Then both networks plays against each other, learning the opponent’s mode each step. We record the outcome of the results and analyze them.

Results

I don’t know why the result is so different from my last attempt. But HTM totally beats LSTM.
Figure_1

Even after 10x more games, LSTM still can’t catch up with HTM.

I guess this we where my side project ends. Maybe someone knows more about how LSTM works can explain why it is performing so poorly? Maybe we can modify the LSTM’s parameters so it works as well as HTM? Source code available here.

Note: How did I interface Etaler in Python without a Python wrapper?

ROOT, a data analysis framework developed by CERN supports parsing C++ headers and expose them in python automatically. The process is far from perfect, but it works well enough for a side project.

7 Likes

This is interesting.
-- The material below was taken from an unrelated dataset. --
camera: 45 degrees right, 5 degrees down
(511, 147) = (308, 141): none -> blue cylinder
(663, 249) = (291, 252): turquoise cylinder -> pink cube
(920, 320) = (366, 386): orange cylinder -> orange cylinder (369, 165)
From the charts I can only guess LSTM would require a few million rounds to get even at predicting what opponent will do.
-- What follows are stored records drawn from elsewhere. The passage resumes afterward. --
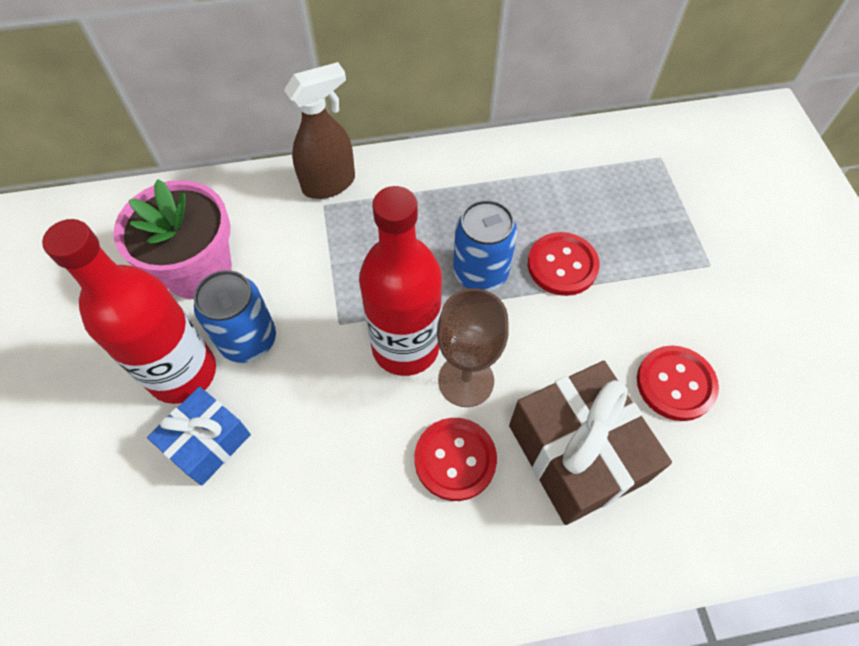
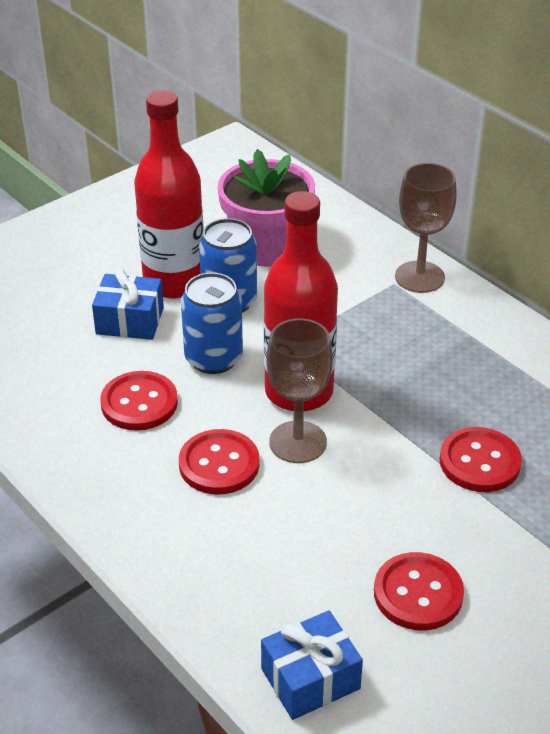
camera: 60 degrees right, 20 degrees down
(329, 184) = (419, 277): brown spray bottle -> brown goblet
(331, 491) = (139, 403): none -> red button
(480, 272) = (417, 408): blue can -> blue can (213, 358)
(577, 453) = (285, 543): brown gift -> none
(730, 512) = (310, 679): none -> blue gift

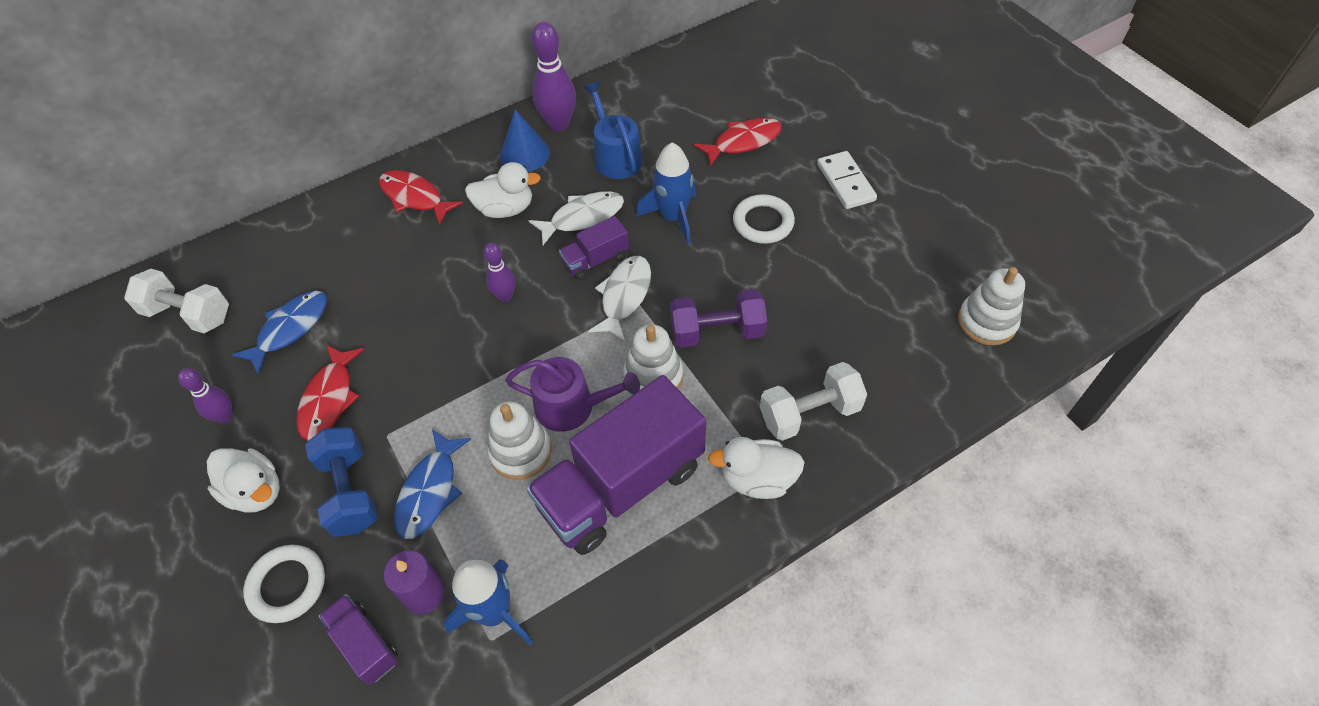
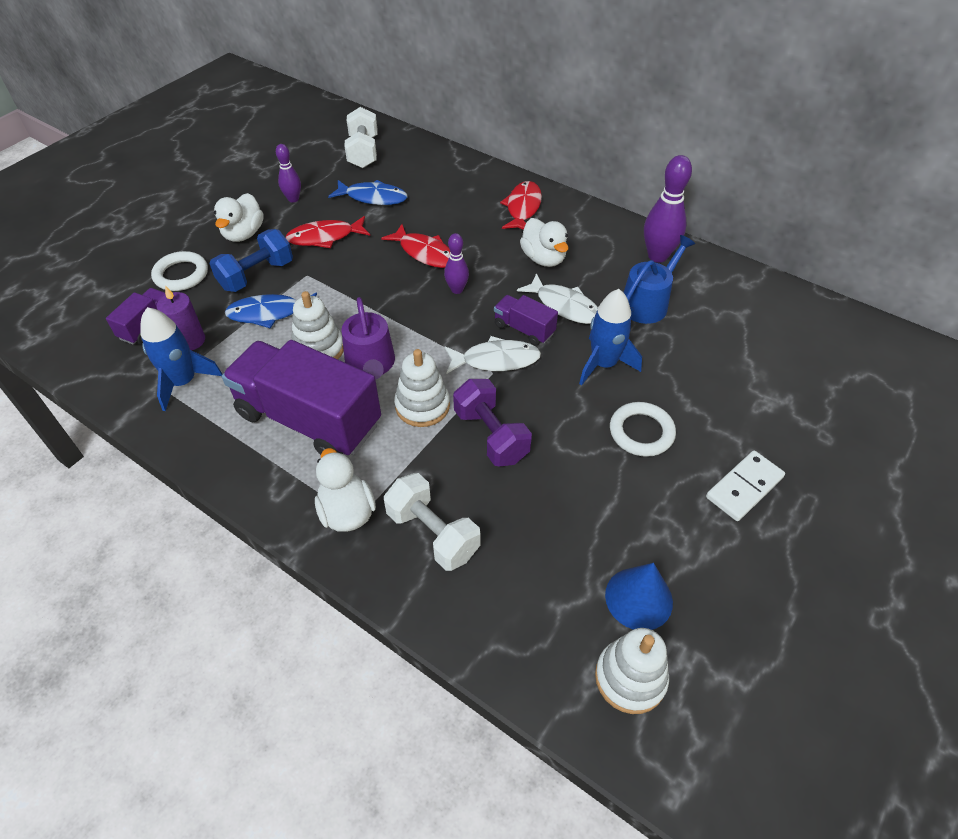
camera: 65 degrees right, 5 degrees down
(524, 154) = (609, 248): blue cone -> blue cone (638, 598)
(743, 142) = (735, 386): red fish -> red fish (424, 253)

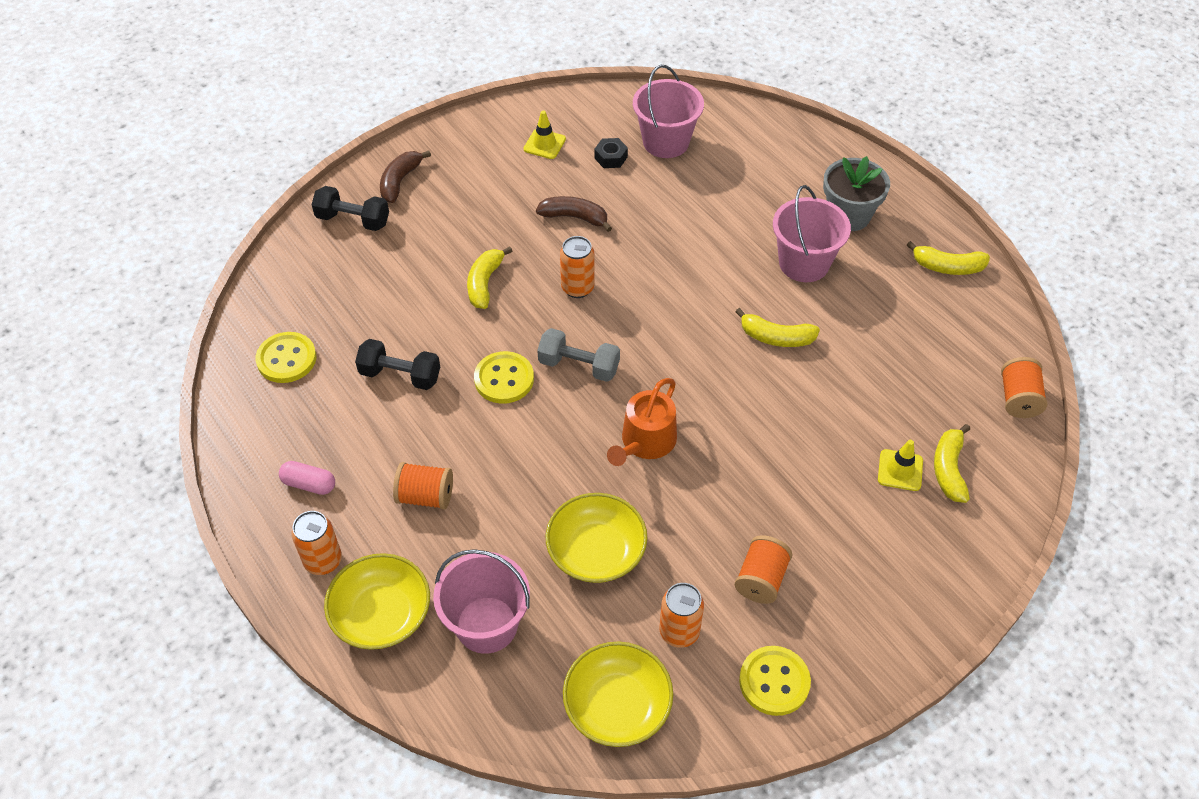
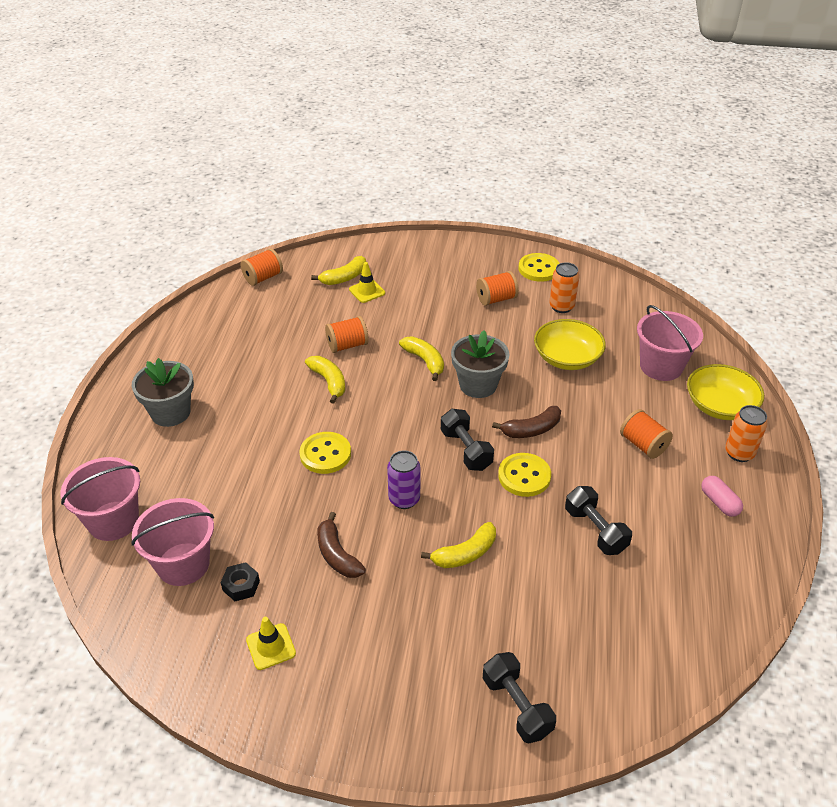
camera: 135 degrees left, 10 degrees down
(286, 359) = (677, 607): yellow button -> yellow button (325, 454)
(400, 181) = (435, 716): brown banana -> brown banana (531, 430)
(577, 288) = (404, 499): orange can -> purple can
(579, 366) = (466, 450): grey dumbbell -> black dumbbell
(617, 705) = (622, 302): yellow bowl -> none
(645, 442) = (478, 385): orange watering can -> grey flower pot
(804, 263) = (245, 407): pink bucket -> pink bucket (113, 521)
(818, 387) = (347, 345): none -> orange spool
(947, 267) = (177, 347): yellow banana -> yellow banana (425, 361)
Did you count their actual moves (besides who won), to see whether some glitch makes it play one move more/less often than 33% ?

1 Like

When in that 200K sequence did the TM get some reinitialization steps ? Was it, to the contrary, fully in one go ? If so I don’t really understand this result.

1 Like

No, the TM is trained on the fly and never reinitialized. I’m thinking if it is caused by Etaler using a different synapses growing algorithm comparing to NuPIC.

Yes, this seems likely. Have you run a competition between NuPIC.core and Etaler?

Another interesting match would be PyTorch vs tiny-dnn.

2 Likes

I’ll tackle it when I have more free time :slight_smile:

Unfortunately that’s very hard. tiny-dnn is way too big for ROOT to JIT the entire library. It takes like 3GB of RAM and a few minutes just to load tiny-dnn into ROOT.

2 Likes

I’ve been thinking about this, and it’s certainly not obvious why the different synaptic growing algorithm would have such a major advantage when used for this particular task. I figured I would share some thoughts I had which might be relevant. Of course the other likely possibility could be some problem with the PyTorch configuration.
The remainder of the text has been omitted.